Source data:
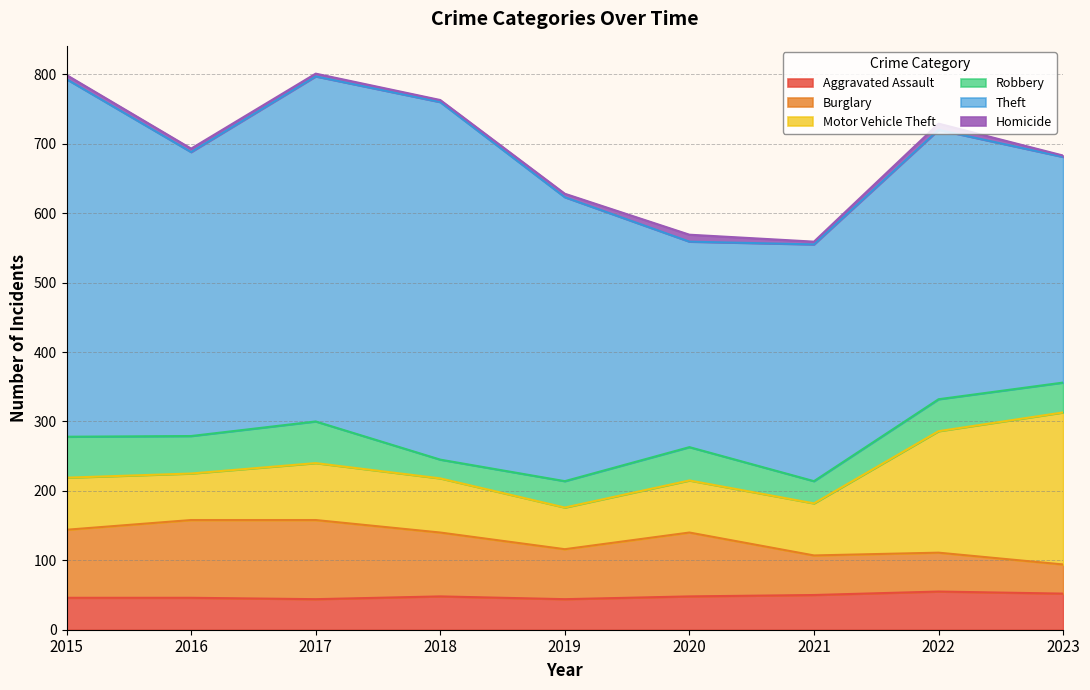

What is the sum of all Homicide values?

48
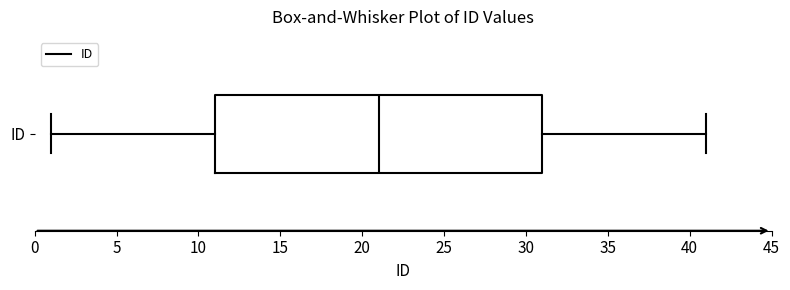

Where is the right edge of the box for ID on the x-axis? The values are not printed on the chart, so give them approximately, as read against the axis.

31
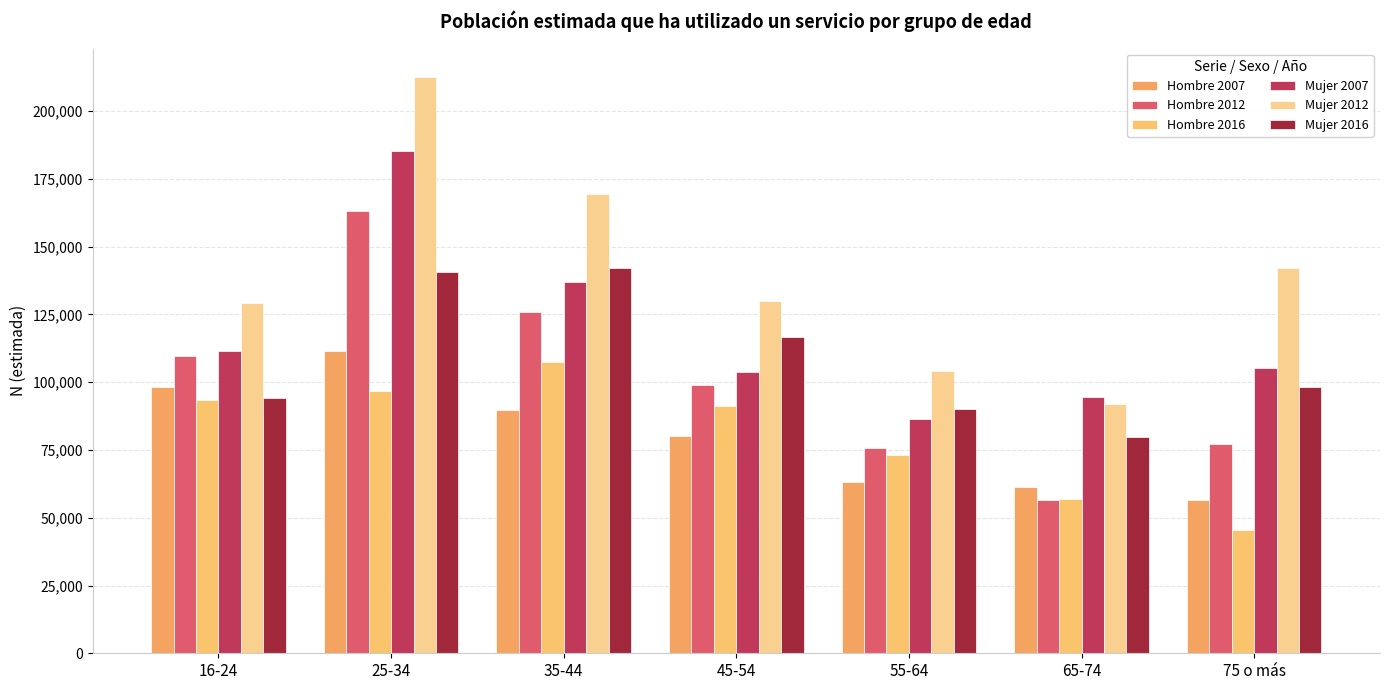

Read the Mujer 2012 value at 55-64, to the nearest 50.

104150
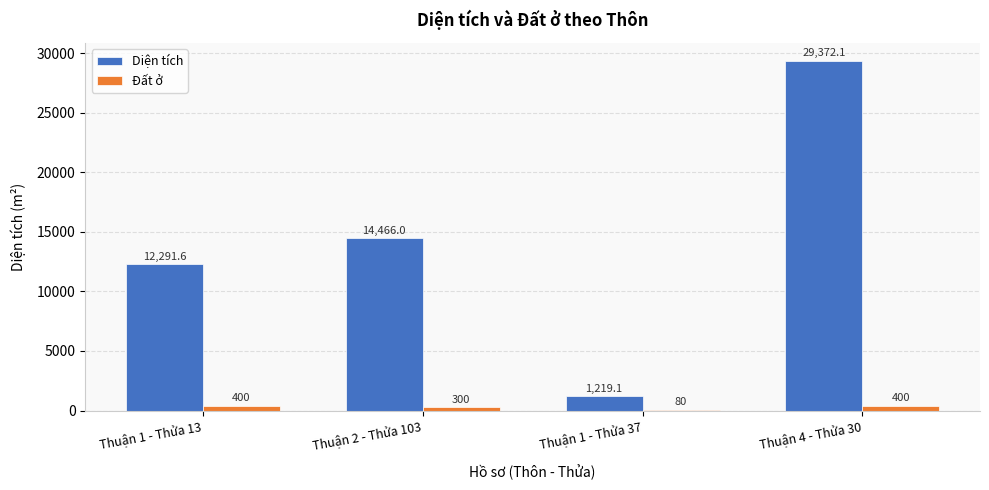

Where is Đất ở nearest to the value 240?

Thuận 2 - Thửa 103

Written task
Rewrite the entries above as a Markdown table with the columns "Row" and "Line", one row per line and numbered in order. Leave out the blank lines and the pictures.

Task answer
| Row | Line |
|---|---|
| 1 | What is the sum of all Homicide values? |
| 2 | 48 |
| 3 | Where is the right edge of the box for ID on the x-axis? The values are not printed on the chart, so give them approximately, as read against the axis. |
| 4 | 31 |
| 5 | Read the Mujer 2012 value at 55-64, to the nearest 50. |
| 6 | 104150 |
| 7 | Where is Đất ở nearest to the value 240? |
| 8 | Thuận 2 - Thửa 103 |